Additive Metallfertigung in der Luft- und Raumfahrt

Der 3D-Metalldruck hat als Schlüsseltechnologie in der Luft- und Raumfahrt an Dynamik gewonnen, da seine Vorteile auf die wichtigsten Prioritäten der Branche abgestimmt sind, darunter Gewichtsreduzierung, Treibstoffeinsparungen, höhere Betriebseffizienz, Teilekonsolidierung, kürzere Markteinführungszeit und weniger Lagerbedarf für Teile.

Zu den jüngsten Projekten, die die Wirksamkeit der DMP-Technologie von 3D Systems auf dem Luft- und Raumfahrtmarkt bewiesen haben, gehören:

  • Der erste im 3D-Druckverfahren hergestellte Hochfrequenzfilter, der für den kommerziellen Einsatz von Telekommunikationssatelliten getestet und freigegeben wurde.
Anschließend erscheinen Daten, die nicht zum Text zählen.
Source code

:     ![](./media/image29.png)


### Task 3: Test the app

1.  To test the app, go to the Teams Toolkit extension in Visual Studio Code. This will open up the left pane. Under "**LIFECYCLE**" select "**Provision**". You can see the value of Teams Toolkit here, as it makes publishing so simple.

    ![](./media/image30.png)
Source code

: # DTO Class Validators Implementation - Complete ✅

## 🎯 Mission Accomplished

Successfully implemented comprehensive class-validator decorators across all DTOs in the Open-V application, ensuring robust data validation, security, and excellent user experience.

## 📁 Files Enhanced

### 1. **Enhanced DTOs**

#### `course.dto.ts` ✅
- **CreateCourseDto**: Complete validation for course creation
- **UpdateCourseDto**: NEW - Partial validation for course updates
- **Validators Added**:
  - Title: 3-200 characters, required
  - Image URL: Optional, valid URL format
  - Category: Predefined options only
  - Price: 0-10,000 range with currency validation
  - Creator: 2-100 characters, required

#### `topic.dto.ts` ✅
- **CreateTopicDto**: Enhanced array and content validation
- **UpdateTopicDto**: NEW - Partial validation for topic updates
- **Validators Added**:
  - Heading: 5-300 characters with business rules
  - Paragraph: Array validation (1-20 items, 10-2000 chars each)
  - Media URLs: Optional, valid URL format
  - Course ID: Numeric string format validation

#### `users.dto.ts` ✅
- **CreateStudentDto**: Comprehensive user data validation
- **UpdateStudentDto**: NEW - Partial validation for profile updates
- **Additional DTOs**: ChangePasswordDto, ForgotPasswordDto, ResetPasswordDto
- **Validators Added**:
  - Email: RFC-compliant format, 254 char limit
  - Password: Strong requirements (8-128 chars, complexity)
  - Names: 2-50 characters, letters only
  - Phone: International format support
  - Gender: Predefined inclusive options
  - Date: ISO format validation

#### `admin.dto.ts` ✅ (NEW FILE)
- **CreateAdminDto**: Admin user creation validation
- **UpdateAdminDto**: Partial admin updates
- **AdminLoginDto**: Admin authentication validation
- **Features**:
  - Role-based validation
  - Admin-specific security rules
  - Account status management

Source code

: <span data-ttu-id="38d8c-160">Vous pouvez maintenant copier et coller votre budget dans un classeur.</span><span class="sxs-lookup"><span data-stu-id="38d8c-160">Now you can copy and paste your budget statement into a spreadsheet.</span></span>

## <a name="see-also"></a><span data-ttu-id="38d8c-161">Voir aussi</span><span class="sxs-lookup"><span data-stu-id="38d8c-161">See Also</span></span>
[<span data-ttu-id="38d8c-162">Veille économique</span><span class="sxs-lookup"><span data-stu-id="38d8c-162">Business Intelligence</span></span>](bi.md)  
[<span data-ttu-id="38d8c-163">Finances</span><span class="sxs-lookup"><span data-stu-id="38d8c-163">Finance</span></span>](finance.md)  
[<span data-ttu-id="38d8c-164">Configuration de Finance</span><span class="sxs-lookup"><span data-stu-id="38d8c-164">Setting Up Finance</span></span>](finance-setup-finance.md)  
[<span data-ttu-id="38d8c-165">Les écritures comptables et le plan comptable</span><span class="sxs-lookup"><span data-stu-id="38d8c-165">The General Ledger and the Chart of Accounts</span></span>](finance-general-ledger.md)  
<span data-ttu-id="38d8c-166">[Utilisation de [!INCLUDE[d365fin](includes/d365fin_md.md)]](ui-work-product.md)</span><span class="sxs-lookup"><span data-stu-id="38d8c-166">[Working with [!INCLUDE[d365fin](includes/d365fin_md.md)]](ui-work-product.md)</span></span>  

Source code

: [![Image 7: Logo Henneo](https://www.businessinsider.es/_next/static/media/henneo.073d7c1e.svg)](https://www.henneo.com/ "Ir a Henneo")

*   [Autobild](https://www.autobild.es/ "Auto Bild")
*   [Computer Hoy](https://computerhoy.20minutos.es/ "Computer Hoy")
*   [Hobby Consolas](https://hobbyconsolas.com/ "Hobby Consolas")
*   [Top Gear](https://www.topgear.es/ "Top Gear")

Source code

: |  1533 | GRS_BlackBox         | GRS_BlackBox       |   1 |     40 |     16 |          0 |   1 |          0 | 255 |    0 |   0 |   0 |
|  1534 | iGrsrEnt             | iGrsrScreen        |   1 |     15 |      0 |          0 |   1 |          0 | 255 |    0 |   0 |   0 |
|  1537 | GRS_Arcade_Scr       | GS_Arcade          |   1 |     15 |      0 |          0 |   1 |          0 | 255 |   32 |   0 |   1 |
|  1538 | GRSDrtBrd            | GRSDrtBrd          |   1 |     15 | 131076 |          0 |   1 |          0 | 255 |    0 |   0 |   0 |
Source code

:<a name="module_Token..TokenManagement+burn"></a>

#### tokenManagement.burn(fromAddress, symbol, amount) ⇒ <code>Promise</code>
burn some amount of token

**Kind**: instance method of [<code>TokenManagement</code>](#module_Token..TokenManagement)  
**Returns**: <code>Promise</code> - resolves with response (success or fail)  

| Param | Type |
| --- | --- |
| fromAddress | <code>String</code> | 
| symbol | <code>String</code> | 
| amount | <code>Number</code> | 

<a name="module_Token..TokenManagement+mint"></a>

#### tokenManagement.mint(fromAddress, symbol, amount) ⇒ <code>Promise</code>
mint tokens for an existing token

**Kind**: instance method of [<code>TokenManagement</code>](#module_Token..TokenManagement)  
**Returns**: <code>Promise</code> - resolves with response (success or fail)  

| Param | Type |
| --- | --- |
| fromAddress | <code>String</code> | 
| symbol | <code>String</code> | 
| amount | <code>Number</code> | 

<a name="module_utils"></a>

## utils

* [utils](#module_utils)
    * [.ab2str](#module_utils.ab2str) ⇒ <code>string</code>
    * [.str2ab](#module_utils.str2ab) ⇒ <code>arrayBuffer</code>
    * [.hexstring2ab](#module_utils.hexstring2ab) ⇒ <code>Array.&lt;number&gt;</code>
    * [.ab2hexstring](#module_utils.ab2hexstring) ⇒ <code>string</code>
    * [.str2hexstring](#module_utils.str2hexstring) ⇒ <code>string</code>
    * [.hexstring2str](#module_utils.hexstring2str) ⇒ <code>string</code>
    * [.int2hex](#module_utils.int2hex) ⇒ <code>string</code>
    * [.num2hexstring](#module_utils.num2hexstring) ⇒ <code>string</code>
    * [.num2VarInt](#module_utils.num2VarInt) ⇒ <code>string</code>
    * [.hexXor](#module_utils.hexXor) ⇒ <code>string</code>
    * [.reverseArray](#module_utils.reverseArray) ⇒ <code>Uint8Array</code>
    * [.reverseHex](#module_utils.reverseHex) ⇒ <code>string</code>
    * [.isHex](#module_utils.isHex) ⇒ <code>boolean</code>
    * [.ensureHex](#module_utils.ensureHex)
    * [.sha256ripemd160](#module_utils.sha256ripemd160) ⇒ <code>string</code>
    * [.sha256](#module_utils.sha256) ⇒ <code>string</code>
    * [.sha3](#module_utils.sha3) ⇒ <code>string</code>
Der neue Filter von Airbus Defence and Space ist nur halb so schwer wie frühere Entwürfe.
  • Titan-Brackets, die 25 % leichter sind und ein besseres Verhältnis von Steifigkeit zu Gewicht aufweisen als die auf konventionellem Wege hergestellten – ein Ergebnis der Zusammenarbeit zwischen Thales Alenia Space und 3D Systems.
  • Triebwerksteile, die im Rahmen eines Projekts der Europäischen Weltraumorganisation (ESA) und 3D Systems entwickelt wurden, die Gewicht sparen, die Montage vereinfachen, die Fertigung beschleunigen und eine leichtere Anpassung der Konstruktion in vorangeschrittenen Phasen ermöglichen.
  • Eine topologisch optimierte Flugzeughalterung, deren Gewicht bei Wahrung der vollen Funktionstüchtigkeit um 70 % reduziert ist und die die Vorgaben von GE Aircraft einhält.

Hier gibt es ausführlichere Infos über DMP für Ihre Anwendung.

 

Diese Arbeit wird im Rahmen des Projekts "SMall Innovative Launcher for Europe" durchgeführt. Das SMILE-Projekt, das von NLR koordiniert wird, wurde unter der Subventionsvereinbarung Nr. 687242 im Rahmen des "Horizon 2020 research and innovation program" der Europäischen Union gefördert.